ビビビ!という出会いを求めて、フットワーク軽く活動すべく現在フリー。
主な出演作は、はらぺこペンギン!「月がとってもきれいです」、
舞台芸術集団地下空港「赤い竜と土の旅人」など。

 ー『月の剥がれる』という作品についての大塚さんの考えをお聞かせください。

 プレ稽古初日に、広田さんがこの作品に込めた想いというのを語ってくださって、それを聞いてから初めて台本を読んだんですが……とてもタイムリーな作品だなと感じています。たとえば今、また戦争することになるんじゃないか、そういう時代になるんじゃないかって空気が流れてますよね。そういった問題について以前友人と飲みながら話してたとき、ある男の子が「実際戦争が起こったら俺は行くよ」「戦争を経験してみたい」と言ってたんです。それが私の中ではとても衝撃的で。戦争なんてみんな嫌だと思ってるはずって信じてたから、そうじゃない人も実際にいるんだということを目の当たりにして、ちょっとカルチャーショックで。そのとき、人それぞれ多様な価値観があるんだって強く実感したんですが、この『月の剥がれる』という作品に触れて、そのことを改めて思い出しました。

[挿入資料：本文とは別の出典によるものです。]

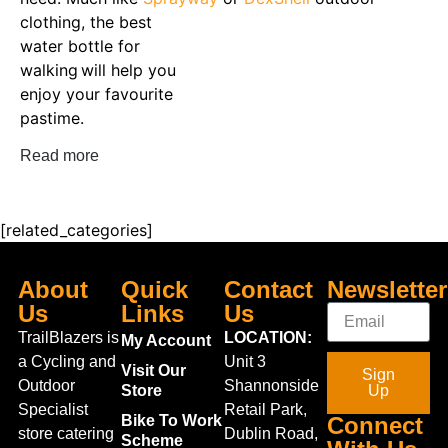
clothing, t
he
best
water bottle for
walking
will
help you
enjoy your favourite
pastime
.
Read more
[related_categories]
About
Quick
Contact
Newsletter
Us
Links
Us
TrailBlazers is
LOCATION:
My Account
a Cycling and
Unit 3
Visit Our
Sign
Outdoor
Shannonside
Store
Up
Specialist
Retail Park,
Bike To Work
Connect
store catering
Dublin Road,
Scheme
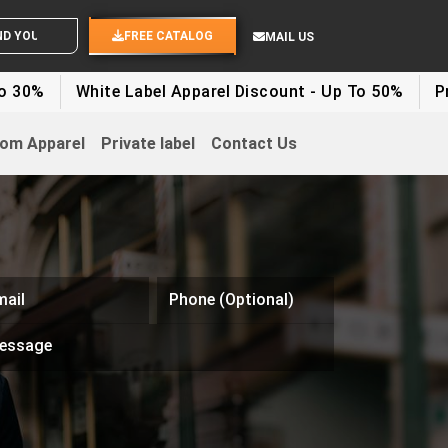
OUR IDEAS
FREE CATALOG
MAIL US
White Label Apparel Discount - Up To 50%
Private Lab
om Apparel
Private label
Contact Us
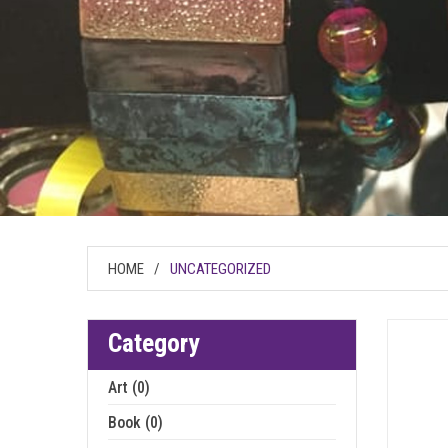
HOME
/
UNCATEGORIZED
Category
Art (0)
Book (0)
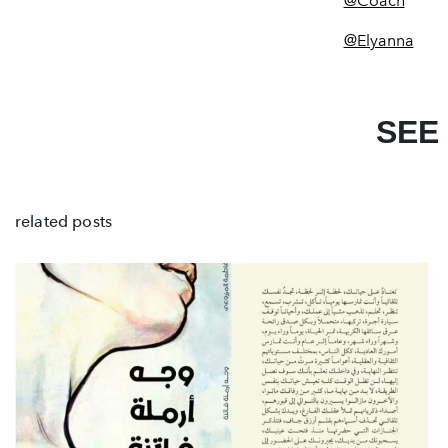
@Coach
@Elyanna
SEE
related posts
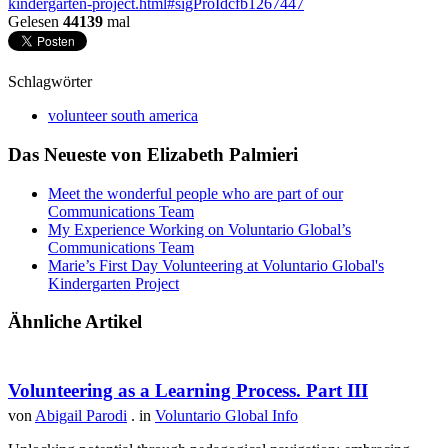
kindergarten-project.html#sigProIdcfb1267447
Gelesen
44139
mal
Schlagwörter
volunteer south america
Das Neueste von Elizabeth Palmieri
Meet the wonderful people who are part of our
‪Communications Team‬
My Experience Working on Voluntario Global’s
Communications Team
Marie’s First Day Volunteering at Voluntario Global's
Kindergarten Project
Ähnliche Artikel
Volunteering as a Learning Process. Part III
von
Abigail Parodi
. in
Voluntario Global Info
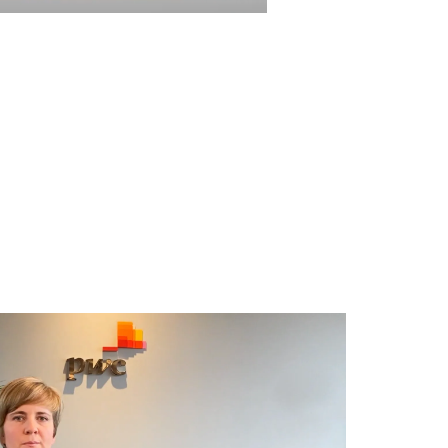
Video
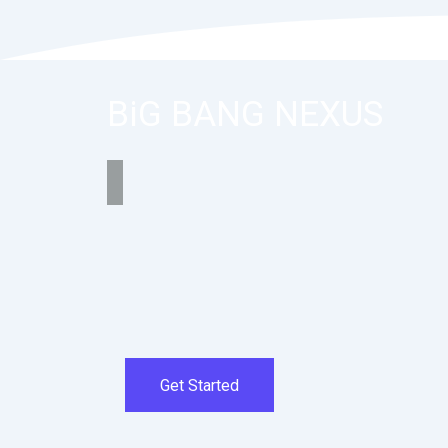
BiG BANG NEXUS
Get Started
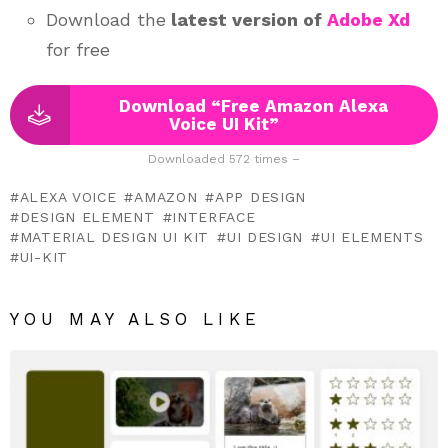
Download the
latest version of
Adobe Xd
for free
Download “Free Amazon Alexa
Voice UI Kit”
Downloaded 572 times –
ALEXA VOICE
AMAZON
APP DESIGN
DESIGN ELEMENT
INTERFACE
MATERIAL DESIGN UI KIT
UI DESIGN
UI ELEMENTS
UI-KIT
YOU MAY ALSO LIKE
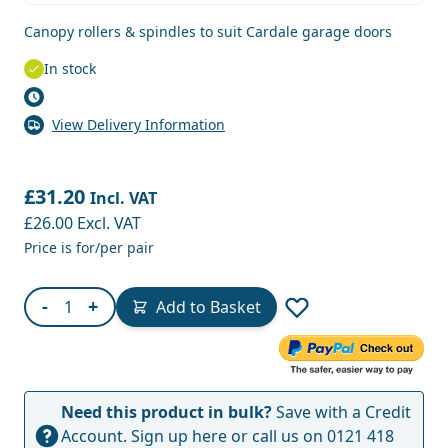
Canopy rollers & spindles to suit Cardale garage doors
In stock
View Delivery Information
£31.20
Incl. VAT
£26.00
Excl. VAT
Price is for/per pair
Quantity
-
+
Add to Basket
Need this product in bulk?
Save with a Credit
Account.
Sign up here
or call us on
0121 418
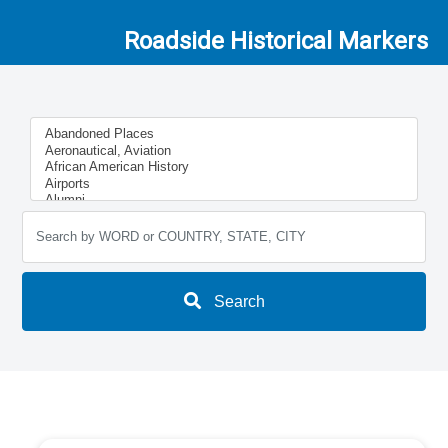
Roadside Historical Markers
Search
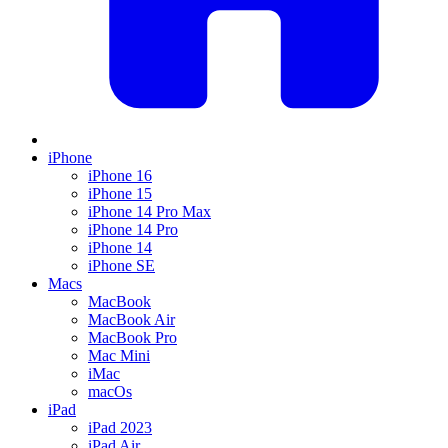
iPhone
iPhone 16
iPhone 15
iPhone 14 Pro Max
iPhone 14 Pro
iPhone 14
iPhone SE
Macs
MacBook
MacBook Air
MacBook Pro
Mac Mini
iMac
macOs
iPad
iPad 2023
iPad Air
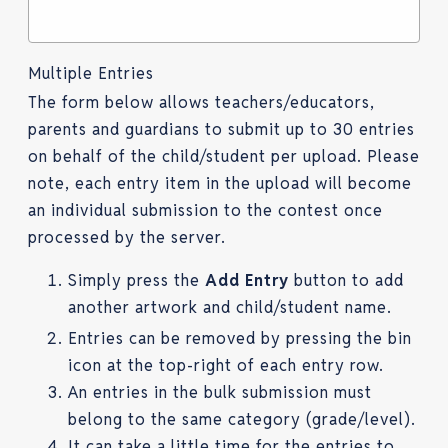
Multiple Entries
The form below allows teachers/educators,
parents and guardians to submit up to 30 entries
on behalf of the child/student per upload. Please
note, each entry item in the upload will become
an individual submission to the contest once
processed by the server.
Simply press the
Add Entry
button to add
another artwork and child/student name.
Entries can be removed by pressing the bin
icon at the top-right of each entry row.
An entries in the bulk submission must
belong to the same category (grade/level).
It can take a little time for the entries to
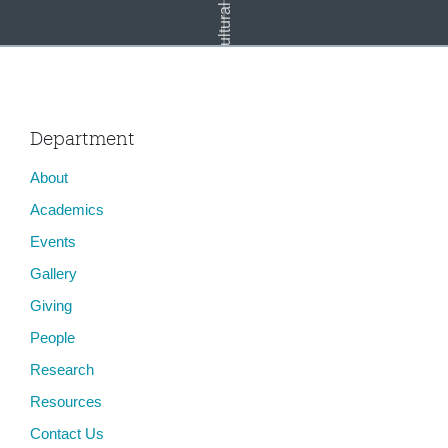
Department
About
Bazaar (Concepts)
Academics
Events
Gallery
Giving
People
Research
Resources
Contact Us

 もう二十代も後半になってくると、これから自分はどう生きていこうか、何が自分にとっての幸せなんだろうか、活き活きとした人生を送るにはどうすればいいんだろうか、とか色々考えるようになると思うんですよ。この作品に出てくる但馬という人物もこんな感じのことを口にするんですが……流れに身をまかせて、平坦で安定した生活をずーっと続けて長生きするというのも一つの幸福の形かもしれない、けれどそれで本当に自分は幸せなのかどうか。もしかしたら、人は「死」と向き合ったとき、活き活きと強烈に輝けるのかもしれない。それこそ、戦場で命を懸けるとか、何かのために命を落とすとか。「死」という運命に飛び込んでいくその鮮烈さっていうのは、のんびり80歳まで長生きしましたという人には絶対味わえないものだと思うから。

 私自身、役者という職業を選んでいるからには、どちらかといえば80年長生きしてゆったり過ごすというよりも、あえて厳しい苦難の世界に飛び込んで、何者かになるのを目指している、というところもあると思うんです。だからサンゲの人たちにも、私たち役者なら共感できる部分はあるのかな、なんて思ってます。それから、お芝居の素敵さっていうのは──色々なお芝居はあるにせよ──、人物の大きな決断の瞬間、鮮烈な生が見える瞬間をお客さまとシェアできるところなんじゃないかと私は考えていて。そういう意味ではまさに『月の剥がれる』の物語には鮮烈な瞬間、人生が凝縮されているので、きっと素敵なモノをお届けできると思います。

 でも……どんなことがあってもやっぱり死んじゃダメだよ、死んだら元も子もないじゃん、って思いますけどね(笑)。